*** EXTRACT PROVIDED ***

Implementation:Farama Foundation Gymnasium PusherEnv V5
| Knowledge Sources | |
|---|---|
| Domains | Reinforcement_Learning, MuJoCo_Environments |
| Last Updated | 2026-02-15 03:00 GMT |
Overview
Concrete implementation of the Pusher v5 MuJoCo environment provided by Gymnasium.
Description
The Pusher v5 environment is a multi-jointed robot arm similar to a human arm. The goal is to move a target cylinder (object) to a goal position using the robot's end effector (fingertip). The robot consists of shoulder, elbow, forearm, and wrist joints (7 actuated joints). The observation includes joint positions (7), joint velocities (7), fingertip position (3), object position (3), and goal position (3) for 23 elements. The reward is: reward_dist + reward_ctrl + reward_near, with configurable weights for each term. The v5 version fixes object density to be higher than air, computes reward after the physics step, and provides configurable reward weights.
Usage
Use this environment for benchmarking RL algorithms on a robotic manipulation task. The Pusher tests an agent's ability to coordinate a multi-joint arm to push an object to a target location. The v5 version is recommended for new research with its bug fixes and configurable reward weights.
Code Reference
Source Location
- Repository: Farama_Foundation_Gymnasium
- File: gymnasium/envs/mujoco/pusher_v5.py
Signature
class PusherEnv(MujocoEnv, utils.EzPickle):
def __init__(
self,
xml_file: str = "pusher_v5.xml",
frame_skip: int = 5,
default_camera_config: dict[str, float | int] = DEFAULT_CAMERA_CONFIG,
reward_near_weight: float = 0.5,
reward_dist_weight: float = 1,
reward_control_weight: float = 0.1,
**kwargs,
)
Import
import gymnasium as gym
env = gym.make("Pusher-v5")
I/O Contract
Inputs
| Name | Type | Required | Description |
|---|---|---|---|
| action | np.ndarray (7,) | Yes | Torques applied to shoulder, elbow, forearm, and wrist joints, range [-2, 2] |
Outputs
| Name | Type | Description |
|---|---|---|
| observation | np.ndarray (23,) | State vector: qpos[:7], qvel[:7], tips_arm position (3), object position (3), goal position (3) |
| reward | float | reward_dist + reward_ctrl + reward_near (weighted by configurable weights) |
| terminated | bool | Always False (Pusher never terminates) |
| truncated | bool | Episode truncation (handled by TimeLimit wrapper, default 100 timesteps) |
| info | dict | Contains reward_dist, reward_ctrl, reward_near |
Usage Examples
import gymnasium as gym
env = gym.make("Pusher-v5")
observation, info = env.reset(seed=42)
for _ in range(100):
action = env.action_space.sample()
observation, reward, terminated, truncated, info = env.step(action)
if terminated or truncated:
observation, info = env.reset()
env.close()

*** End of EXTRACT PROVIDED ***

■ **WRITTEN TASK**:
Answer these questions from the Pusher v5 page:
1. How many actuated joints does the robot arm have?
2. What is the default value of reward_control_weight?
3. How many timesteps does the TimeLimit wrapper allow by default?

*** COLLECTED MATERIAL ***

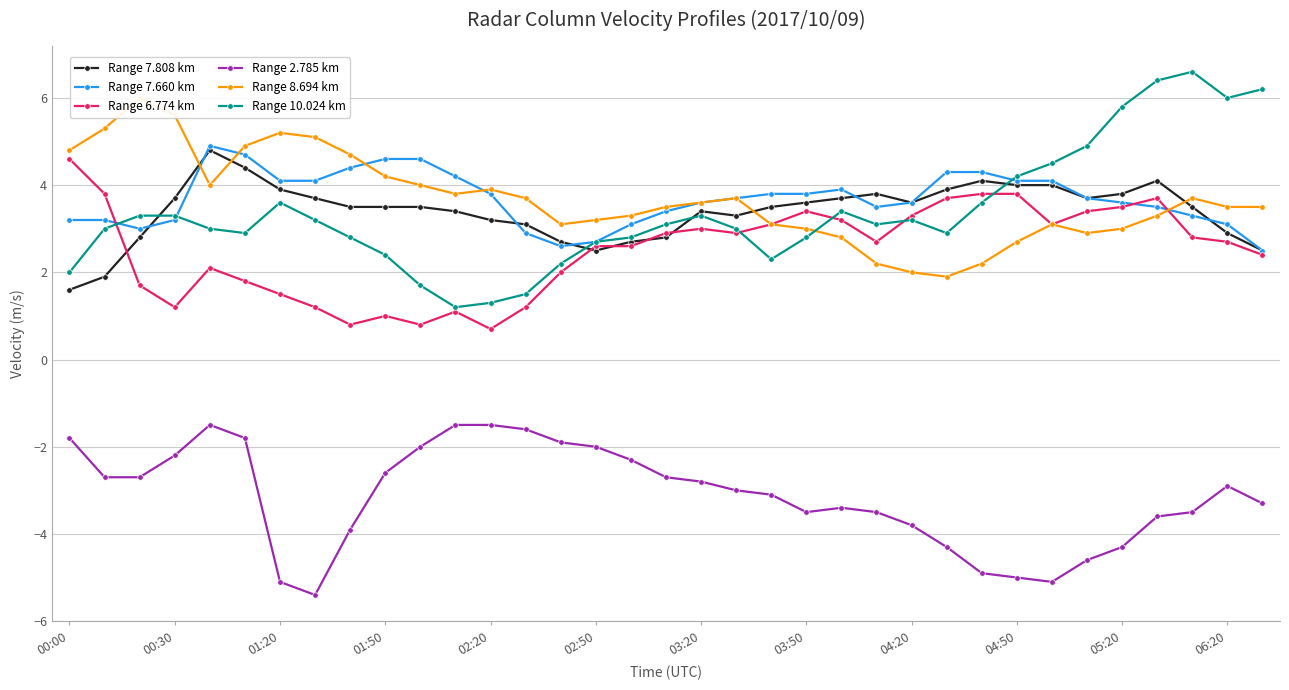

Is it true that Range 10.024 km equals 2.8 at 03:50?

True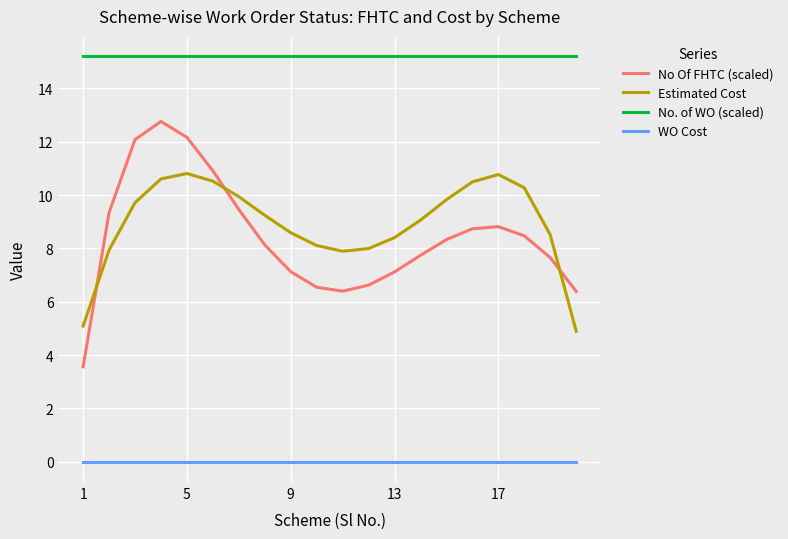

True or false: No Of FHTC (scaled) and Estimated Cost cross at least once.

True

*** End of COLLECTED MATERIAL ***

■ **TASK SOLUTION**:
1. 7
2. 0.1
3. 100